Print, in exact form, the lines below from the one containing "55: (260, 412, 2.75)" through the one containing "66: (963, 189, 3.50)", and omit all others.
BEGIN Dataset excerpts
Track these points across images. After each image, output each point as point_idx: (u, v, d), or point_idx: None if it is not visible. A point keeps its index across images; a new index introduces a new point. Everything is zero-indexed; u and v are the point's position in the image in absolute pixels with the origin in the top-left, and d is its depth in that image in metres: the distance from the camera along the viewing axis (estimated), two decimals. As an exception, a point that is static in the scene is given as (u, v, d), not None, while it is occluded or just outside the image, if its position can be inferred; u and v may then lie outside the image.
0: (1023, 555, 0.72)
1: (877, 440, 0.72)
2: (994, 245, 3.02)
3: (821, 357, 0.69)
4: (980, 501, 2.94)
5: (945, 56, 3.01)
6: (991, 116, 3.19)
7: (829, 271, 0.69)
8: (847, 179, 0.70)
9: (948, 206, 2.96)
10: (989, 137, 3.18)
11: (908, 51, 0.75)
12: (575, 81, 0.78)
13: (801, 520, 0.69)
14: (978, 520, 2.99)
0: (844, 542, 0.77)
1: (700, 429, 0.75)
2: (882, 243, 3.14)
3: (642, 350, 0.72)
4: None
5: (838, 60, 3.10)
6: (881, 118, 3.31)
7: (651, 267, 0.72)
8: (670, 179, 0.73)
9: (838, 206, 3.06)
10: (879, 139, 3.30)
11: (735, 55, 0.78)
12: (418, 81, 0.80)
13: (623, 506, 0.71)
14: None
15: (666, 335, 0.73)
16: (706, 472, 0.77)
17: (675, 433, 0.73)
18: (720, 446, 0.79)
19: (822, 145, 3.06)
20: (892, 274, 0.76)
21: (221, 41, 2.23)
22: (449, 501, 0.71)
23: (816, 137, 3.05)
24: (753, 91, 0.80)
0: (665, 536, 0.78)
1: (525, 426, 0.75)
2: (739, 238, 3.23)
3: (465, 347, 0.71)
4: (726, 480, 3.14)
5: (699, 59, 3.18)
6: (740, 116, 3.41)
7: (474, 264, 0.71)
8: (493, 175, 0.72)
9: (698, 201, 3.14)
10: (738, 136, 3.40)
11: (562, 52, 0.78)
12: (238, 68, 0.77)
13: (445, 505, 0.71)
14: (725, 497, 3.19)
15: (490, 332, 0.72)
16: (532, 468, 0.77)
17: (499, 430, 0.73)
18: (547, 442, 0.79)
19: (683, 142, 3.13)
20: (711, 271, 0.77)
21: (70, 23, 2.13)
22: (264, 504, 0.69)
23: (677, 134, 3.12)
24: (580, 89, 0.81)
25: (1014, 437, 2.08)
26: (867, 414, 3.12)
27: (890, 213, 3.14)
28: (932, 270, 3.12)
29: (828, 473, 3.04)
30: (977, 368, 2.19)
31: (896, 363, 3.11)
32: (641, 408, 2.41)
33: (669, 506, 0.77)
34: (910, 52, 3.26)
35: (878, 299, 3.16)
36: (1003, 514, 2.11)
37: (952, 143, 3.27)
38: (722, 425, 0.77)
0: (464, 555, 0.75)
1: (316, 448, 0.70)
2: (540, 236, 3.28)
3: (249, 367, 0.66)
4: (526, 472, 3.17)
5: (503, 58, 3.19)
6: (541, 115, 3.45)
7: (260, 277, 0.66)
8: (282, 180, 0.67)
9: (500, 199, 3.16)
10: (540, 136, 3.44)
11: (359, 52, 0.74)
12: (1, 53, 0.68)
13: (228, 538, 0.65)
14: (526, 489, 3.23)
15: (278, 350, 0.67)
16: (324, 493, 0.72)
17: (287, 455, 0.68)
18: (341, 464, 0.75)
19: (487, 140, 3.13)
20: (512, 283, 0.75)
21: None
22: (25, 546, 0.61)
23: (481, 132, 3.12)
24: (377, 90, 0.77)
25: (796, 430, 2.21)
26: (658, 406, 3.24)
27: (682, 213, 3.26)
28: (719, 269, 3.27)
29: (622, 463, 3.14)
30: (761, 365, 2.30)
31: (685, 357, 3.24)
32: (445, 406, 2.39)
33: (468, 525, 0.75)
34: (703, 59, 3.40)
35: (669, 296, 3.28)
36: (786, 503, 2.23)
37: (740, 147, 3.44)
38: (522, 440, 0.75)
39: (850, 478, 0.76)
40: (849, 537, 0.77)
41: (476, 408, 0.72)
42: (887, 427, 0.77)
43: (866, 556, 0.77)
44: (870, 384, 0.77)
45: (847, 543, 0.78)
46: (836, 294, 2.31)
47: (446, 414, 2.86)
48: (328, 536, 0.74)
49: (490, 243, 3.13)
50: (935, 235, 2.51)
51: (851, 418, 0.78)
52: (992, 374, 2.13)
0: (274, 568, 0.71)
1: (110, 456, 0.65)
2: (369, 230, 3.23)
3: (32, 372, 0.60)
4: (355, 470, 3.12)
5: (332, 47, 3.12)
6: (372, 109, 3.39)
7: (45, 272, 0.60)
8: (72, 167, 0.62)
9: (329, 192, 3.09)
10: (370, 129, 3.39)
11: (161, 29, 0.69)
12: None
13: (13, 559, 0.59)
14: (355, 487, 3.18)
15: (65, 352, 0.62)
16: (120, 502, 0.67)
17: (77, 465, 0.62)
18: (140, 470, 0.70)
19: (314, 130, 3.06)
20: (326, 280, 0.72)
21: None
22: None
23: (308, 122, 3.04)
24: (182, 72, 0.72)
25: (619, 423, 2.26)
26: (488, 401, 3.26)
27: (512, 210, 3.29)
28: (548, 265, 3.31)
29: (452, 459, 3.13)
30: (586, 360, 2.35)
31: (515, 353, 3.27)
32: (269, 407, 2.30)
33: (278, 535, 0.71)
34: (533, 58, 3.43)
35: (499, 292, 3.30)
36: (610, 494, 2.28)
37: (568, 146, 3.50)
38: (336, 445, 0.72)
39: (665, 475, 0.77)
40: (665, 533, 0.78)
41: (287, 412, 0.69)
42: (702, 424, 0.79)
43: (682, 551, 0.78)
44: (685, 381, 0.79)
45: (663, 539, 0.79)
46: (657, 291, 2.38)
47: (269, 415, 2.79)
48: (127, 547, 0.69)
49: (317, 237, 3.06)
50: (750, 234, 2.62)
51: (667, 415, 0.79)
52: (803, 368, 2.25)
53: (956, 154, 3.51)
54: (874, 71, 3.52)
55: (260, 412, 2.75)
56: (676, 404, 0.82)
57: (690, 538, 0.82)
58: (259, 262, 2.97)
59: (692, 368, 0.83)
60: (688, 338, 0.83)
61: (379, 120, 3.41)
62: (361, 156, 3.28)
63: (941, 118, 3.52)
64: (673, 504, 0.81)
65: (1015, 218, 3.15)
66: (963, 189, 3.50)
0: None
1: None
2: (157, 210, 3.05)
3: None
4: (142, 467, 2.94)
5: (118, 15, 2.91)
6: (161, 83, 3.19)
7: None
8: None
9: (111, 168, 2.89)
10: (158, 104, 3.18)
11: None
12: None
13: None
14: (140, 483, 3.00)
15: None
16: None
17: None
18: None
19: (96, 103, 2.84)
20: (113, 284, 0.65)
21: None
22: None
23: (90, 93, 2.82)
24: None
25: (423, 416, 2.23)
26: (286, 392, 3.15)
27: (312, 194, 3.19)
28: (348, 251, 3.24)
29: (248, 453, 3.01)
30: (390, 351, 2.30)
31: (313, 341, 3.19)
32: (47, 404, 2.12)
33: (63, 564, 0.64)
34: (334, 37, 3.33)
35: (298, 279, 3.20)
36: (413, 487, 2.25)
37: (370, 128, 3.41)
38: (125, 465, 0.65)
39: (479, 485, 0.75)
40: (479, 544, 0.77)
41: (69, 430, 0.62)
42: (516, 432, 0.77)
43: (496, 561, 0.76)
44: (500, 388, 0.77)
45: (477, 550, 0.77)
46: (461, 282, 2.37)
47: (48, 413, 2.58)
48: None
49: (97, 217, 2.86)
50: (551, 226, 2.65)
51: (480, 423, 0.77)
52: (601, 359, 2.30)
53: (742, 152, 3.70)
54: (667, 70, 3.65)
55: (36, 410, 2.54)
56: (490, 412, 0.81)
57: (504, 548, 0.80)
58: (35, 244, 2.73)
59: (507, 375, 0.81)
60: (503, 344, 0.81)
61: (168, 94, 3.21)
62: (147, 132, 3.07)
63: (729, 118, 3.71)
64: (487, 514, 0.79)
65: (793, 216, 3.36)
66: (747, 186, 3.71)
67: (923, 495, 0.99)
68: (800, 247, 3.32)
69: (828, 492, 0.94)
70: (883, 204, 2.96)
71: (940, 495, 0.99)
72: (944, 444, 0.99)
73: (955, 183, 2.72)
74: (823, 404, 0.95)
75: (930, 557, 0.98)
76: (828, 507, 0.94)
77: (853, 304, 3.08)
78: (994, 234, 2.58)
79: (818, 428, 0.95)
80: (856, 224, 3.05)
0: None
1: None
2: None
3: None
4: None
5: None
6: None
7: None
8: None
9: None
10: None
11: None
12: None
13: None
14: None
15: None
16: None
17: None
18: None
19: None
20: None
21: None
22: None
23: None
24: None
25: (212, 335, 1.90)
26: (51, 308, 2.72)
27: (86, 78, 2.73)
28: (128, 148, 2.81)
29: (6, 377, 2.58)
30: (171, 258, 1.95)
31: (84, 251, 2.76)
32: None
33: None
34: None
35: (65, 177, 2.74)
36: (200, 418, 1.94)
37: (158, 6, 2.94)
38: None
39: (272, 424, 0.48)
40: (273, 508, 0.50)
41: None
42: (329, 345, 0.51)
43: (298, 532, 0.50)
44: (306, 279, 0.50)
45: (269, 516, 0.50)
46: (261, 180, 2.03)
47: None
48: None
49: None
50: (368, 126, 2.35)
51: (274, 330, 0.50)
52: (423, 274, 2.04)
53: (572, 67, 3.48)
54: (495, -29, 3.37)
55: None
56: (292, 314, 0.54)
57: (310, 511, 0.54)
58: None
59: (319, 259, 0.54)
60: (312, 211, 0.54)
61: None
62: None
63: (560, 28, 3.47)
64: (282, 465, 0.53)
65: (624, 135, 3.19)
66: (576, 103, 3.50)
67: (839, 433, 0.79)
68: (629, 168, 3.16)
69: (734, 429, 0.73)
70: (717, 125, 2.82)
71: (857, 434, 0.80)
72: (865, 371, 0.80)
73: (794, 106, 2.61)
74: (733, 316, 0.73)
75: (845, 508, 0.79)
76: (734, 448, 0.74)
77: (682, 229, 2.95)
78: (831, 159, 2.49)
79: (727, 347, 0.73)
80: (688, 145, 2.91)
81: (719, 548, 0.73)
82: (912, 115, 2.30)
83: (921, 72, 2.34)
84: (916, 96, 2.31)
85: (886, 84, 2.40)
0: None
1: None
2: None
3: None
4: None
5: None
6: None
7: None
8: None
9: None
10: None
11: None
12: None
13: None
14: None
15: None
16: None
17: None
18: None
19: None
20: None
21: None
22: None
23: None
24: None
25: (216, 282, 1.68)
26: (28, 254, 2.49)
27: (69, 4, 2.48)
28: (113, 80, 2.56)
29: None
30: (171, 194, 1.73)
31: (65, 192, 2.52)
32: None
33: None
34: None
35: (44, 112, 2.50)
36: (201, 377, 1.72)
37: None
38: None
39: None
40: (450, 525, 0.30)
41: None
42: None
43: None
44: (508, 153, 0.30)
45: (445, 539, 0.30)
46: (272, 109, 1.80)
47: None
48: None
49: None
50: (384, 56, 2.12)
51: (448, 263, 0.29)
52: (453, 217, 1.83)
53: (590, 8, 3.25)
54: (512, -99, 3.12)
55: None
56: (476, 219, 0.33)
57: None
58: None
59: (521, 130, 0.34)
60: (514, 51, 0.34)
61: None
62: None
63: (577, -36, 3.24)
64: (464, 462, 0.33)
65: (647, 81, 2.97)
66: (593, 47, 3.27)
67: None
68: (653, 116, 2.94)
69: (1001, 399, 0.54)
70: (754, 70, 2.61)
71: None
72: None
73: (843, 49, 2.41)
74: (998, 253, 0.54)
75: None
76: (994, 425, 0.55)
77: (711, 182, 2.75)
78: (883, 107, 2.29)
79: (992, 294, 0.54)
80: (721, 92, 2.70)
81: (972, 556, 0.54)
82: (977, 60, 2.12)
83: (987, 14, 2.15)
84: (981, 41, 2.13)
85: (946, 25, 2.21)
END Dataset excerpts
## Task solution
55: (260, 412, 2.75)
56: (676, 404, 0.82)
57: (690, 538, 0.82)
58: (259, 262, 2.97)
59: (692, 368, 0.83)
60: (688, 338, 0.83)
61: (379, 120, 3.41)
62: (361, 156, 3.28)
63: (941, 118, 3.52)
64: (673, 504, 0.81)
65: (1015, 218, 3.15)
66: (963, 189, 3.50)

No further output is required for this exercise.